The Court of Arbitration for Sport will hear the case of Ecuadorian footballer Byron Castillo tonight, who has been embroiled in a controversy regarding his nationality.
Castillo is a defender for the Ecuadorian national team and has been key to its World Cup qualification for Qatar 2022.
But discrepancies about his birth date and place of birth have caused a stir before the World Cup, to the extent that Ecuador faces the possibility of even being kicked out of the tournament.
What is the case about?
The case involves Byron Castillo, who played eight times for Ecuador in its qualifying campaign for the FIFA World Cup 2022. Ecuador won seven of its 18 games in the qualifiers, including a 2-0 win over Chile in November 2021.
In February 2022, Castillo’s nationality came under the scanner, but he was given a clean chit two months later.

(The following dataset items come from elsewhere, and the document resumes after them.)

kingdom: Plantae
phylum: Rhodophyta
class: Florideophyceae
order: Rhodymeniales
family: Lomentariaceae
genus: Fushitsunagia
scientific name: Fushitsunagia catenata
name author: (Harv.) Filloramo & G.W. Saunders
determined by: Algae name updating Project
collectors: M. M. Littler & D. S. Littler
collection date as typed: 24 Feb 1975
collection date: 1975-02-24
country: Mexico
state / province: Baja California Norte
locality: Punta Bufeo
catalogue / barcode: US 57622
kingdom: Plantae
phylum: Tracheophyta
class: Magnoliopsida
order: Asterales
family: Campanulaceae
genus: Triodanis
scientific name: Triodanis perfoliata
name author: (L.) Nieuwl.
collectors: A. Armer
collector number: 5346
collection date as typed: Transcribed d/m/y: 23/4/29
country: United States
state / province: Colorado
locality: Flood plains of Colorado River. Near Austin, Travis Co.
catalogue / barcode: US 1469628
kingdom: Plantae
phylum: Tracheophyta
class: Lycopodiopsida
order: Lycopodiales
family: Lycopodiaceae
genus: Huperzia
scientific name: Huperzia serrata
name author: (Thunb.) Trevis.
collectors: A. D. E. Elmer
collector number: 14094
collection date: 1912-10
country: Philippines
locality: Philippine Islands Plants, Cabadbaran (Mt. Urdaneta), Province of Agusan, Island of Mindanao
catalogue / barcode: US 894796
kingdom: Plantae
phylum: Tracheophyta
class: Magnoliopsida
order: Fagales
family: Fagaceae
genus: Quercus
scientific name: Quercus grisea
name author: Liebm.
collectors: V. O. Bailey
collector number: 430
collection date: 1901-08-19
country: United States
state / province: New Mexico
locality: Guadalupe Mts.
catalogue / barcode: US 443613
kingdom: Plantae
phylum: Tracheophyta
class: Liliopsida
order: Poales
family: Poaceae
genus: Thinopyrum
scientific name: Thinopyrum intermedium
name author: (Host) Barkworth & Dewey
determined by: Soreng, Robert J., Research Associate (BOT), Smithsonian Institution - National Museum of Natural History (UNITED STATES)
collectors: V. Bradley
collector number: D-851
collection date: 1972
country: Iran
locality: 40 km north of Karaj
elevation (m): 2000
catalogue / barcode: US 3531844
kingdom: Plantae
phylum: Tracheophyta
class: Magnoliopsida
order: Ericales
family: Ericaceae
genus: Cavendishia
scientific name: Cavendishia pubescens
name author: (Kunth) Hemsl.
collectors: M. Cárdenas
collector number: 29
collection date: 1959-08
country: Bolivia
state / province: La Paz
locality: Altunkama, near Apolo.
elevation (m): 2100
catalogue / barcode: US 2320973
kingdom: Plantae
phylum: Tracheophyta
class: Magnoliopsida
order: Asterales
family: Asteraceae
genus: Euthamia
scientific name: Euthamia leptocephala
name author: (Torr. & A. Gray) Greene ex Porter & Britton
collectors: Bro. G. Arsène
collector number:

In May, the Chilean Football Federation lodged a complaint regarding the same to FIFA and the consequence was the same.
However, in September, two publications Marca and Daily Mail revealed documents and audio tapes where the player talks about him being born in Colombia and his surreptitious entry into Ecuador.
They further revealed that he was born in 1995 and not in 1998, his real name was Bayron Javier Castillo Segura, which matched that on his Colombian birth certificate (revealed by Marca) and that he was brought into the country by an Ecuadorian businessman named Marco Zambrano.
These details cemented the case against the defender and the Court of Arbitration for Sport will finally hear the case on November 4 and 5.
Can a player not represent a different country after being born in one?
Yes. Several footballers like Diego Costa (previously Brazil and then Spain), Apostolos Giannou (previously Greece and then Australia) and most recently Inaki Williams and Tariq Lamptey have switched nationalities.
Following are the rules for changing nationalities, as per FIFA:
The FIFA statutes state that “any person holding a permanent nationality that is not dependent on residence in a certain country is eligible to play for the representative teams of the association of that country.”
In the case of Castillo, that never happened.
He entered the country illegally (as per the investigative reports) and continued playing for Ecuador without revealing his Colombian roots.
Is this the first time he has been accused of fraud in nationalities?
No. This is the fifth time Castillo’s nationality has come under the scanner. Previously, he had been given clean chits by both the Ecuadorian Football Federation and the FIFA Appeals Committee in 2021 and 2022< respectively.
In 2019, he was charged with age fraud and falsifying birth documents in his early days with the Ecuadorian club Barcelona SC and was kicked out of the U-20 national side.
However, in all cases, he – defended by Zambrano – has come out clean.
How does the CAS handle the case?
The Court of Arbitration of Sport usually has three judges, before whom the case is submitted. Under the ordinary procedure, each party chooses one arbitrator from the CAS list and then, the two designated arbitrators agree on who will be the president of the panel.
Accordingly, the case is handled.
Has any other country seen a similar case?
Yes. In 2014, Syria, which had fielded an ineligible player (who was not named by FIFA), was disqualified by FIFA from playing in the third round of World Cup qualifiers.
Tajikistan, which had lost to the Syrians, had taken its place instead.
When is the Castillo hearing?
The case, Chilean Football Federation vs Ecuadorian Football Federation, Byron David Castillo Segura and FIFA, is scheduled for a hearing on November 4 and 5, 2022.
What can be the consequence of the ruling?
If Castillo is found guilty, Ecuador will be kicked out of the World Cup and either Chile or Peru will take its place. It remains to be seen which of the two makes the cut.
If all eight World Cup qualifier matches – where Castillo played – are considered forfeited, Chile would finish fourth, qualifying for the World Cup.
But, if that is not the case, Peru, which finished fifth in the qualifiers, just below Ecuador – would make it to Qatar.